Question

A metallic rod PQ of length $l$ is rotated with an angular velocity $\omega $ about an axis passing through its mid-point O and perpendicular to the plane of the paper, in uniform magnetic field B, as shown in the figure. What is the potential difference developed between the two ends of the rod, P and Q?

Answer 1

Hint: All the points of the rod move when the rod moves with the angular velocity $\omega $. We can find a relation between angular velocity and the translational velocity along the center of mass. Then use the relation equation to find the potential difference between the ends. The rod is rotating along the axis through the midpoint of the rod, perpendicular to the length, therefore divide the rod into two parts, calculate the magnitude of the emf for both the parts and finally calculate the potential difference between two ends.

Complete step by step solution:
Step 1: In the above figure a rod PQ of length $l$ is kept in a magnetic field $\overrightarrow B $. When the rod is rotated along the axis passing through the midpoint of the rod, then some emf will induce in the rod. Now let us split the rod and think about the OP part of the rod of length $\dfrac{l}{2}$ . The center of mass of the OP part of the rod is in the middle of O and P. Therefore, the distance of the center of mass is $\dfrac{l}{4}$. Now express the relation between angular velocity and the translational velocity of the rod.
\[\therefore {v_t} = \omega \times \dfrac{l}{4}\]…..equation(1).
Step 2: we can calculate the potential difference between O and P. express the formula for the potential difference between two ends of the rod
\[\therefore \left| {{V_P}} \right| = B{v_t}L\]
Where $B$ is the magnetic field, $L$is the length of the rod which is $\dfrac{l}{2}$ for OP.
Now substitute the value of ${v_t}$ from equation 1 and $\dfrac{l}{2}$ for $L$ .
$\therefore \left| {{V_P}} \right| = B \times \omega \times \dfrac{l}{4} \times \dfrac{l}{2}$
$ \Rightarrow \left| {{V_P}} \right| = B \times \omega \times \dfrac{{{l^2}}}{8}$
Therefore, the magnitude of the potential difference between O and P is obtained above.
Step 3: Now if you see the figure carefully you will find that all the conditions for the other part of the rod OQ and OP are the same.
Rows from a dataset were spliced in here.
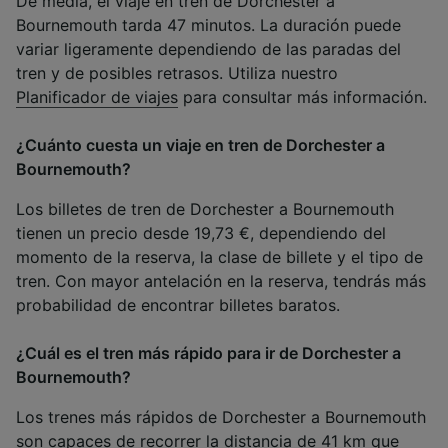
De media, el viaje en tren de Dorchester a
Bournemouth tarda 47 minutos. La duración puede
variar ligeramente dependiendo de las paradas del
tren y de posibles retrasos. Utiliza nuestro
Planificador de viajes
para consultar más información.
¿Cuánto cuesta un viaje en tren de Dorchester a
Bournemouth?
Los billetes de tren de Dorchester a Bournemouth
tienen un precio desde 19,73 €, dependiendo del
momento de la reserva, la clase de billete y el tipo de
tren. Con mayor antelación en la reserva, tendrás más
probabilidad de encontrar billetes baratos.
¿Cuál es el tren más rápido para ir de Dorchester a
Bournemouth?
Los trenes más rápidos de Dorchester a Bournemouth
son capaces de recorrer la distancia de 41 km que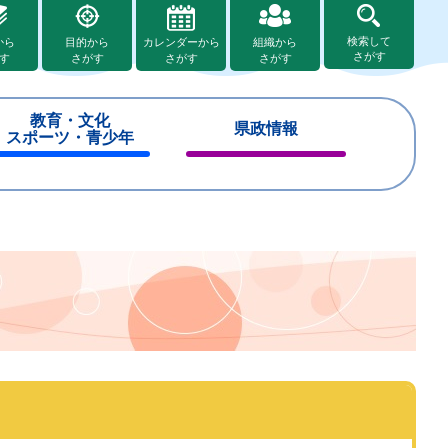
検索して
から
目的から
カレンダーから
組織から
さがす
す
さがす
さがす
さがす
教育・文化
県政情報
スポーツ・青少年
閉
閉
じ
じ
る
る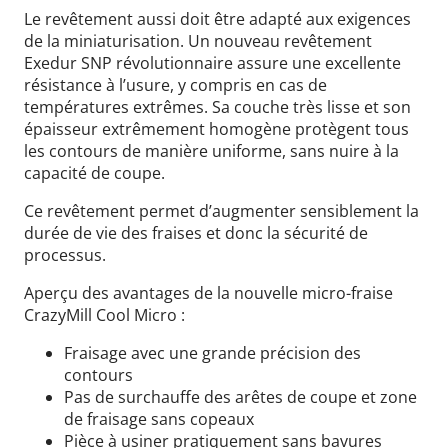
Le revêtement aussi doit être adapté aux exigences
de la miniaturisation. Un nouveau revêtement
Exedur SNP révolutionnaire assure une excellente
résistance à l’usure, y compris en cas de
températures extrêmes. Sa couche très lisse et son
épaisseur extrêmement homogène protègent tous
les contours de manière uniforme, sans nuire à la
capacité de coupe.
Ce revêtement permet d’augmenter sensiblement la
durée de vie des fraises et donc la sécurité de
processus.
Aperçu des avantages de la nouvelle micro-fraise
CrazyMill Cool Micro :
Fraisage avec une grande précision des
contours
Pas de surchauffe des arêtes de coupe et zone
de fraisage sans copeaux
Pièce à usiner pratiquement sans bavures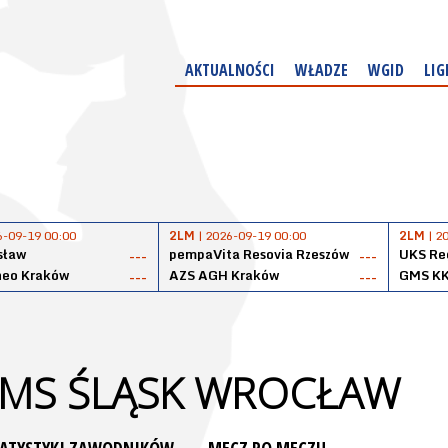
AKTUALNOŚCI
WŁADZE
WGID
LIG
6-09-19 00:00
2LM
| 2026-09-19 00:00
2LM
| 2
sław
pempaVita Resovia Rzeszów
UKS Reg
---
---
neo Kraków
AZS AGH Kraków
GMS KK
---
---
EMS ŚLĄSK WROCŁAW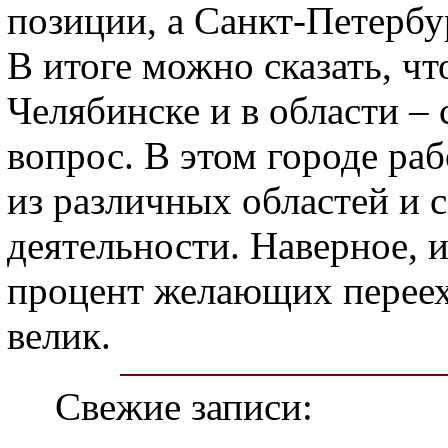
позиции, а Санкт-Петербу
В итоге можно сказать, ч
Челябинске и в области –
вопрос. В этом городе ра
из различных областей и 
деятельности. Наверное, 
процент желающих перееха
велик.
Свежие записи: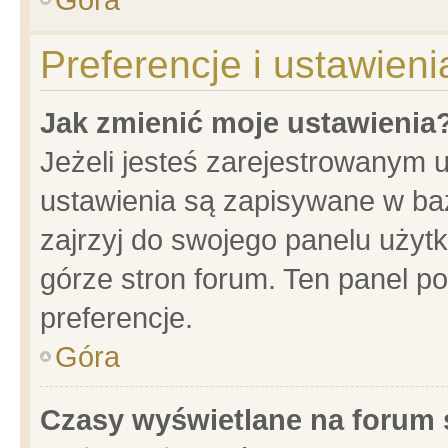
Preferencje i ustawien
Jak zmienić moje ustawienia
Jeżeli jesteś zarejestrowanym 
ustawienia są zapisywane w baz
zajrzyj do swojego panelu użytk
górze stron forum. Ten panel po
preferencje.
Góra
Czasy wyświetlane na forum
Therefore the magnitude of the potential difference between O and Q will be the same as between O and P.
$\therefore \left| {{V_Q}} \right| = B \times \omega \times \dfrac{{{l^2}}}{8}$
Step 4: Now calculate the potential difference between P and Q.
$\therefore {V_{PQ}} = {V_Q} - {V_P}$
$ \Rightarrow {V_{PQ}} = B \times \omega \times \dfrac{{{l^2}}}{8} - B \times \omega \times \dfrac{{{l^2}}}{8}$
$ \Rightarrow {V_{PQ}} = 0$

Hence the potential difference between P and Q will be zero.
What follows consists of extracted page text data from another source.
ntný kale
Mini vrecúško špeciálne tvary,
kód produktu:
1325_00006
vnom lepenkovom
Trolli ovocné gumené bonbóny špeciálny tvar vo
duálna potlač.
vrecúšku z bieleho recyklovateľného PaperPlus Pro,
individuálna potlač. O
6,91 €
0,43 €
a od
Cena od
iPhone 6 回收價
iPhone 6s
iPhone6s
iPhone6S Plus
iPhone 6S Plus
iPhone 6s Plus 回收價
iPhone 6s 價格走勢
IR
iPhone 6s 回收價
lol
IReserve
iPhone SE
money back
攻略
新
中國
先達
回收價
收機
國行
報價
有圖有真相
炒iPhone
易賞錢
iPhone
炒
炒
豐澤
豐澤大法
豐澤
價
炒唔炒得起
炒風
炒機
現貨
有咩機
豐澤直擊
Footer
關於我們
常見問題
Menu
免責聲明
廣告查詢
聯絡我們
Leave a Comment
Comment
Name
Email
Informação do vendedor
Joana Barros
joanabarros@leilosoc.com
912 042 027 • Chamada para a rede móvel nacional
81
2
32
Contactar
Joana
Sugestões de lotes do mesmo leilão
Note: The potential difference induced by the rotation in a magnetic field may vary if the axis of rotation is not in the mid of the ends, the metallic rod is not uniformly thick, the magnetic field is not uniform, etc. in the relation between angular velocity and translation velocity the distance will vary for each point on the rod but eventually when we will calculate the potential difference between P and Q the result will be the same.